See: plot_gds Reference

2.4 Plotting - SV (app/logic/plot_sv)

Responsibility: Generate structural variant visualizations

Key Functions:

  • sv_colors() — Color mapping for SV types
  • baseline_sv_plot() — Base ggplot for SV plots
  • baseline_sv_plotly() — Interactive plotly baseline
  • load_sv_data() — Load and normalize AnnotSV TSV

See: plot_sv Reference

2.5 Plotting - CNV (app/logic/plot_cnv)

Responsibility: Generate copy number visualizations

Key Functions:

  • cnv_colors() — Color mapping for CNV types
  • baseline_cnv_plot() — Base ggplot for CNV plots
  • baseline_cnv_plotly() — Interactive plotly baseline

See: plot_cnv Reference

2.6 Plot Combination (app/logic/plot_combine)

Responsibility: Compose multi-panel plots with shared axes

Key Functions:

  • combine_plots() — Create 3-row SNV/SV/CNV panel layout

See: plot_combine Reference

2.7 Error Handling (app/logic/error_handler)

Responsibility: Display user-friendly errors and notifications

Key Functions:

  • show_error() — Display error notification
  • show_warning() — Display warning notification
  • show_success() — Display success notification
  • load_with_fallback() — Validate+load helper returning structured result
  • load_all_files_with_fallback() — Load GDS/SV/CNV with partial-failure tolerance

See: error_handler Reference

2.8 Sample Management (app/logic/sample_loader)

Responsibility: Discover samples and load multi-file datasets

Key Functions:

  • get_sample_names() — Discover available samples
  • expected_sample_paths() — Construct file paths by naming convention
  • load_sample_files() — Load all files for a sample with partial-failure tolerance
  • close_gds_handle() — Safely close GDS handles

See: sample_loader Reference

2.9 Variant Detail Helpers (app/logic/variant_modal_helpers)
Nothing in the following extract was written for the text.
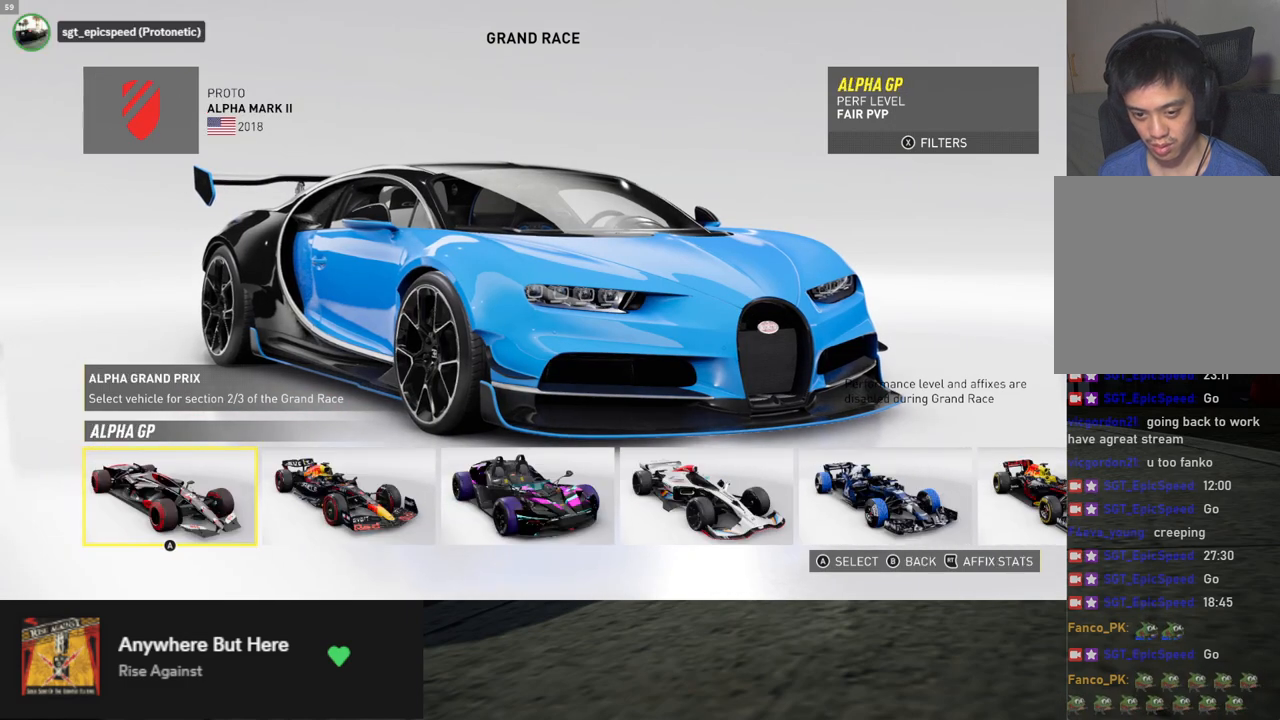
{"buttons": [], "left_stick": "center", "right_stick": "center", "events": [[117, "DPAD_RIGHT", "down"], [183, "DPAD_RIGHT", "up"]]}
Responsibility: Extract and display variant details in modals

Key Functions:

  • tooltip_labels — Standard field labels for variant modals
  • get_field_value() — Flexible label-to-column matching

See: variant_modal_helpers Reference

3 Common Workflows

3.1 Workflow 1: Load and Display SNVs

box::use(
  app/logic/data_manager[load_gds_data],
  app/logic/plot_gds[baseline_gds_plot],
  app/logic/plot_combine[combine_plots]
)

# Load data
snv_data <- load_gds_data(
  gds_path = "app/data/sample001_SNV_IMPACT.gds",
  num_variants = 500,
  filters = list(tier = c("1", "2"))
)

# Plot
if (!is.null(snv_data) && nrow(snv_data) > 0) {
  plot_obj <- baseline_gds_plot(snv_data)
  print(plot_obj)
}

3.2 Workflow 2: Validate Data Before Loading

box::use(
  app/logic/validators[validate_gds_file],
)

# Check file validity
validation <- validate_gds_file("app/data/sample001_SNV_IMPACT.gds")

if (isTRUE(validation$is_valid)) {
  print("GDS file is valid, proceeding with analysis")
} else {
  print(paste("Validation failed:", validation$message))
}

3.3 Workflow 3: Load Full Sample with Error Handling

box::use(
  app/logic/sample_loader[load_sample_files],
  app/logic/error_handler[show_error, show_warning]
)

# Load all available files for a sample
result <- load_sample_files("sample001", "app/data")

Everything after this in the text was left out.